A review of the uterine wall looking for fibroids or bicornuate uterus and a review of the adnexae for ovarian cysts is suggested (these images are non presented in this publication).

Effigy 50: Placenta and cord insertion

The placenta is quite uniform in appearance at this gestation. Pocket-sized hypoechoic vascular lakes can appear and do not announced significant. ⁴⁴ These normally volition not prove menstruation with power Doppler. Large lakes, greater than 2 cm by 2 cm, may increment the risk of small for gestational age in the third trimester. ⁴⁵ The placenta should be less than four cm thick. ⁴⁶

It is advisable to scan through the placenta to attempt to find where the cord inserts into the placental mass. ⁴⁷ This is easy with an anterior placenta but can be difficult to locate if the fetus is lying on a posterior string insertion. If the cord inserts to the margin of the placenta then it should be reported as a marginal insertion and it is helpful to specify the side of insertion (e.g. upper left, lower right). If the cord inserts into the uterine wall and vessels then course around the wall to insert into the side of the placenta and so this is described as a velamentous insertion. Either marginal or velamentous insertions can increase the risk of succenturiate lobes and vasa previa. These abnormalities should be scanned for advisedly. ⁴⁸

Figures 51 and 52: Placental site and cervical length

This image is obtained by taking a mid‐sagittal view through the cervix. Ensure that the cervical canal can be seen equally a hypoechoic line. The closest edge of the placenta should be located; sometimes this is not in the mid line but situated more laterally. The distance from the lowest edge of the placenta to the internal os should then be measured. A low lying placenta is suggested if the placenta lies less than ii cm from internal os. ⁴⁹ Accurate measurements cannot be obtained with a contraction of the myometrium occurring and time must be given for this to relax. Many centres will perform a transvaginal scan to assess the placental site more accurately if there is any dubiety near placental position. ⁵⁰ Color or ability Doppler over the internal bone is a quick technique to exclude a vasa previa. Occasionally the string is draped over the neck and this can atomic number 82 to erroneous diagnosis of vasa previa, information technology is worthwhile checking once more after asking the female parent to roll from side to side to come across if the cord moves to a different position.

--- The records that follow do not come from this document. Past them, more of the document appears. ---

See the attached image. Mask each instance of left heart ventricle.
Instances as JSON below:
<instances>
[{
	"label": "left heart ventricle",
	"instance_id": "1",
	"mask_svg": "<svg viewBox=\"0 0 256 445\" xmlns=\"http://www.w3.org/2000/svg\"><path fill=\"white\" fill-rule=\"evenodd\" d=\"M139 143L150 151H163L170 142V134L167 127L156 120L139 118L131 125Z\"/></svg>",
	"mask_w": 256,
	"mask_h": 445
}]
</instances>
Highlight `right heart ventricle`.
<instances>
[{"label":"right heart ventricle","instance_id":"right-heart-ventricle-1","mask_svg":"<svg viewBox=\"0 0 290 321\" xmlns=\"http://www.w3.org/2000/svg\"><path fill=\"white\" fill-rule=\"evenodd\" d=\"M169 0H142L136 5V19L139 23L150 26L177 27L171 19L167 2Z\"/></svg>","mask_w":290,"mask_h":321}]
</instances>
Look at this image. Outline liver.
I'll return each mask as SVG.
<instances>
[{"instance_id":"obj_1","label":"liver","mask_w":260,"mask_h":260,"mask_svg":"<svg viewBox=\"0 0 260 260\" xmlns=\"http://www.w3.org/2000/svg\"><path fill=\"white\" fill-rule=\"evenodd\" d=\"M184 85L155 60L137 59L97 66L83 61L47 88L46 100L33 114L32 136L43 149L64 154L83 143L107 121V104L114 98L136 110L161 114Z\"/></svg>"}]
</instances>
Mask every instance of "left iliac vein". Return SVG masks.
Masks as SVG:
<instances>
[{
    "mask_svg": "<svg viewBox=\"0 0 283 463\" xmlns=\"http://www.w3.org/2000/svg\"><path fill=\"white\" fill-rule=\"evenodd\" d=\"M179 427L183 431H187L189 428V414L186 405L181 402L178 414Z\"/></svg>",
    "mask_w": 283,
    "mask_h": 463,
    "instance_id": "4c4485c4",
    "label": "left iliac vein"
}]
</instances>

Placing a Doppler box over the internal os is useful to exclude vasa previa (Figure 52). Ane must be sure that whatsoever vessel seen is not only a mobile loop of umbilical cord. If a vasa previa is found an endeavour at locating a succenturiate lobe should also be made.

Figure 53: Transvaginal cervical length

If a measurement of cervical length is requested (usually because of a risk factor for cervical incompetence), or the cervix appears short on abdominal views, the cervix should be assessed transvaginally with an empty bladder. ⁵¹ The operator should aim to obtain a mid‐sagittal view of the cervix demonstrating the hypoechoic cervical canal. Withdrawing the vaginal probe a brusque manner is useful to ensure the probe is not pressing on the cervix as force per unit area on the cervix may artificially elongate the cervical measurement and may prevent opening of the culvert with fundal pressure. The cervix should be measured with and without fundal pressure. ⁵² The shortest length measured with fundal pressure is the virtually of import measurement. ⁵¹

Conclusion

The authors have provided a selection of images which we feel are suitable for a comprehensive screening examination. Other images will be required if an abnormality is suspected or detected. Prenatal ultrasound is a rapidly developing field and other structures may become important in future years and these may require different or extra images.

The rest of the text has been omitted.